For large concrete structures, the main environmental factor was ambient temperature. By preventing the concrete faces from cooling too quickly, the foam insulation, in part, allowed work to take place regardless of season. For the smaller structures (those smaller than 6 x 6 x 6 feet) and for the bridge deck, the primary environmental challenge came from the wind. For these sections, insulation was used to protect against freezing, as the concrete was kept covered.

For the elevated slabs of the bridge deck, an insulating blanket system was employed to keep the concrete from freezing, as shown in Photos 1 and 2. The bottom of the blanket is reflective metal, designed to reflect and conduct heat down and out throughout the covered structure (in this case, the deck). In addition to the blankets themselves, the system included heating tubes that circulated hot fluid under the blankets. Although the blankets are full of air bubbles, they are durable enough to allow workmen to walk on them.

Interestingly, the Potomac River was used to insulate one area of the bridge as it was constructed.
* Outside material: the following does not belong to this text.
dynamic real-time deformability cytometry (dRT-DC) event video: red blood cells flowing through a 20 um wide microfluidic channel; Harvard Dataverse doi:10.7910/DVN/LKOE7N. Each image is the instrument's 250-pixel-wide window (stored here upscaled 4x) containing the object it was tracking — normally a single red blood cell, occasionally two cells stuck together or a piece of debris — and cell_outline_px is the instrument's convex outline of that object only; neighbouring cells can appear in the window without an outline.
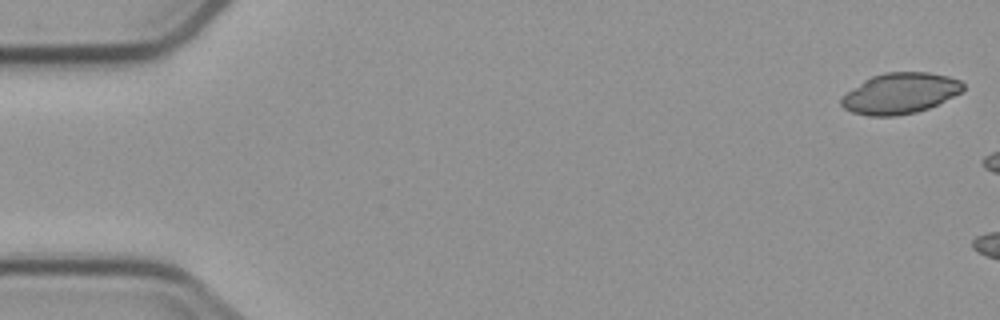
{"species": "common noctule bat (a hibernating species)", "species_latin": "Nyctalus noctula", "temperature_condition": "cold", "stored_images_in_passage": 3, "camera_frame_rate_fps": 3000, "um_per_image_px": 0.085, "animal": {"sex": "male", "body_mass_g": 23.1, "forearm_length_mm": 52.7}, "frame": {"image": 1, "passage_image": 1, "time_ms": 0.0, "image_size_px": [1000, 320], "cell_outline_px": [[964, 88], [960, 92], [928, 108], [916, 112], [896, 116], [868, 116], [852, 112], [844, 108], [840, 104], [840, 96], [864, 80], [872, 76], [884, 72], [928, 72], [948, 76], [960, 80], [964, 84]], "centroid_in_image_um": [76.46, 7.93], "position_along_channel_um": 8.5, "area_um2": 28.9}}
One of the first steps in the bridge-construction process was construction of temporary watertight structures called cofferdams, where the bridge pilings were built. Once the cofferdams were ready, water was pumped out to create a dry environment. The river water just outside the cofferdams actually created a stable environment, from a temperature standpoint.
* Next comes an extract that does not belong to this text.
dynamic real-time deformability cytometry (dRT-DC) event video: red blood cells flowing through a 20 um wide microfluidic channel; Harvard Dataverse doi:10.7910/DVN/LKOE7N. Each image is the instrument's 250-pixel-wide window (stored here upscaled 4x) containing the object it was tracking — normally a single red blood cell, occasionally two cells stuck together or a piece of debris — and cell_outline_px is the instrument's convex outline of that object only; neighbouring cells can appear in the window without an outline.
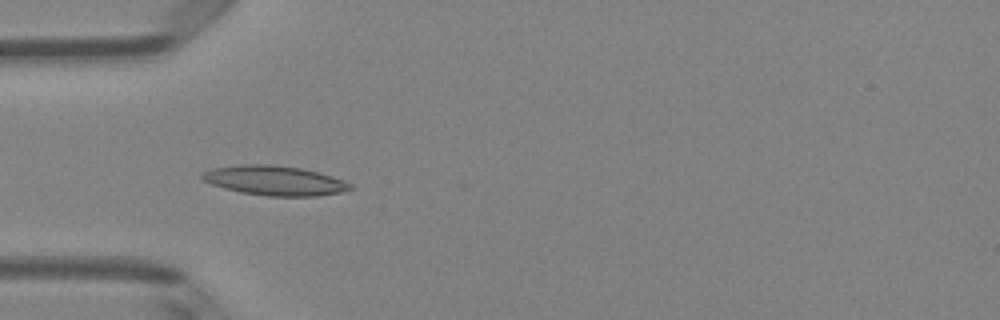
{"species": "Egyptian fruit bat (a non-hibernating species)", "species_latin": "Rousettus aegyptiacus", "temperature_condition": "room temperature", "stored_images_in_passage": 6, "camera_frame_rate_fps": 3000, "um_per_image_px": 0.085, "animal": {"sex": "female"}, "frame": {"image": 1, "passage_image": 3, "time_ms": 2.333, "image_size_px": [1000, 320], "cell_outline_px": [[352, 188], [340, 192], [316, 196], [268, 196], [240, 192], [224, 188], [212, 184], [204, 180], [200, 176], [204, 172], [212, 168], [240, 164], [272, 164], [300, 168], [332, 176], [344, 180], [352, 184]], "centroid_in_image_um": [23.33, 15.34], "position_along_channel_um": 61.7, "area_um2": 25.43}}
Ruddell says the most difficult of the structures were the so-called knuckle pieces: the blocks of concrete at the top of the V-piers. The sections are full of reinforcing steel, post-tensioning bars, “a whole bunch of stuff … that we need structurally,” says Ruddell. The concrete job was already compounded by the existence of so many critical elements in one place, but then there was the shape, which extends out from the foundations to form an upside-down triangle. The end pieces at the top were especially vulnerable to temperature differential. These factors represented something of a “perfect storm” of challenges. Because the knuckles carry so much load, quality and structural integrity of these sections was critical. According to Ruddell, the knuckles took about 1 month to construct, were cast in 1 day, and then took another month for thermal monitoring.

Concrete—the attention to developing the perfect blend and using insulation to protect it when setting—is just one area where designers and engineers looked for innovative ways to extend the new bridge’s life span. Gudelski and Ruddell describe how more-durable materials will extend the life of the new draw span decks here:

… the new draw span decks are designed with stainless steel (Unified Numbering System designation S31803 or S31653) reinforcing and lightweight (1,890 kilograms per cubed meter), and chloride-resistant (less than 2,000 coulombs) concrete with design strength of 31.0 MPa.

In key areas such as the V-piers’ post-tensioning ducts, high-performance thixotropic grout is used instead of conventional grout. Thixotropic grout pulls water, substantially reduces segregation, and serves as a barrier to protect against corrosion.


The Wilson Bridge Project can serve as both a “lesson-learned” warning and a case study for improving the nation’s infrastructure. The federal government and local jurisdictions will not be able to afford replacing substantial interstate infrastructure elements every 40 years. Along with studying the demographics that will drive use and demand, planners need to work with engineers and designers to use the best technology from all systems—not just insulation—to optimize performance and longevity in the finished product.